When I discovered the existence of Mutation Testing, it was a revelation. It showed me an almost effortless way to „test my tests“ with an absolutely clever way. Recently I did a lot of coding in Python and when I looked for a mutation testing framework for that language I found many results, but no comparison. So I did my own 🙂
The following table is a very subjective and superficial evaluation, without investing extensive digging into each tool’s configuration options. I just took the most straightfoward way to run it on a current company project.

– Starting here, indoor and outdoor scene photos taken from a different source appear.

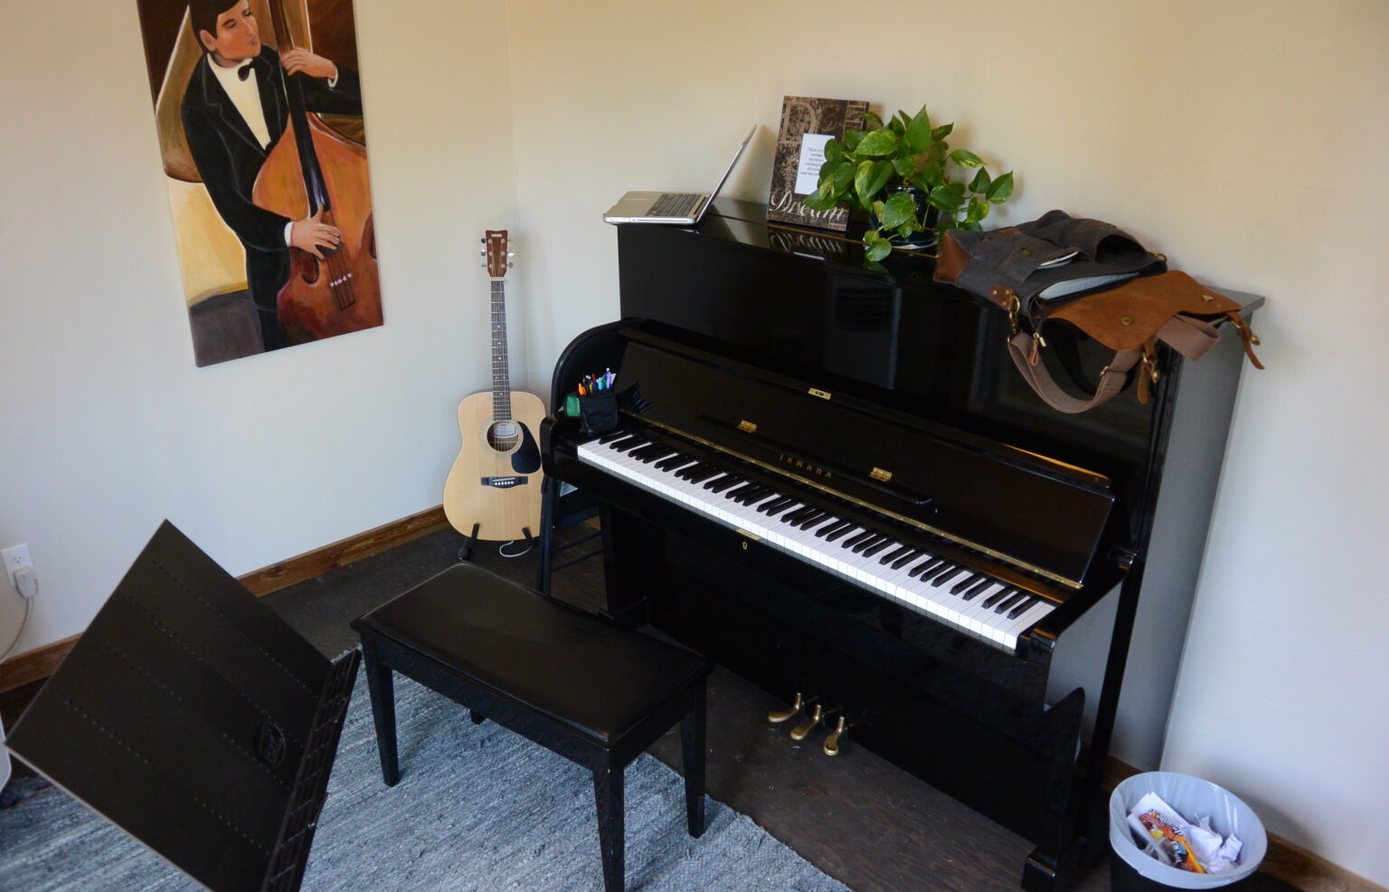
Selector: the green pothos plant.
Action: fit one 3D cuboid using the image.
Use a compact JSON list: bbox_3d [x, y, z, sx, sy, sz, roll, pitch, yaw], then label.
[{"bbox_3d":[0.475,-0.604,2.353,0.440,0.310,0.300,21,30,39],"label":"green pothos plant"}]

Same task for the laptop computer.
[{"bbox_3d":[-0.029,-0.707,2.709,0.345,0.215,0.325,4,23,7],"label":"laptop computer"}]

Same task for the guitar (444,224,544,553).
[{"bbox_3d":[-0.629,-0.200,3.432,0.410,1.030,0.120,-2,3,5],"label":"guitar"}]

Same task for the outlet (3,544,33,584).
[{"bbox_3d":[-1.831,0.325,2.826,0.012,0.115,0.070,21,30,39],"label":"outlet"}]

Module | Actively maintained? | Ease of use | Raw output | Evaluation |
---|---|---|---|---|
mutmut | yes | ok run & generate html | „Killed 640 out of 954 mutants“ HTML file | 314 non killed mutants of which 280 were in a config.py file, so can be ignored. |
MutPy | no | needed local fix run | all: 146 killed: 0 (0.0%) survived: 144 (98.6%) incompetent: 2 (1.4%) timeout: 0 (0.0%) | The run is very fast, so I have the feeling that the unit tests for some reasons are not really executed (even though they are listed on startup) |
mutatest | no | simple | SURVIVED: 5 DETECTED: 16 TOTAL RUNS: 21 RUN DATETIME: 2021-10-10 13:46:20.181892 | It seems to run only a random set of mutations |
Cosmic Ray | yes | complex create config file, init, baseline, execute, generate html | HTML file | 199 non-killed mutants No summary/expand for each file, only long list of findings |
From the above, the maintained mutmut and cosmic ray found the most surviving mutants in my example project, while both other tools found much less. MutPy left a dubious feeling if it actually worked as intended. Both MutPy and mutatest are not maintained anymore. In the future I will look closer into mutmut and cosmic ray and see if I can tweak them towards actually using the results, as the initial ones are still a bit „too raw“ to directly act upon (which lies in the nature of my test project, too).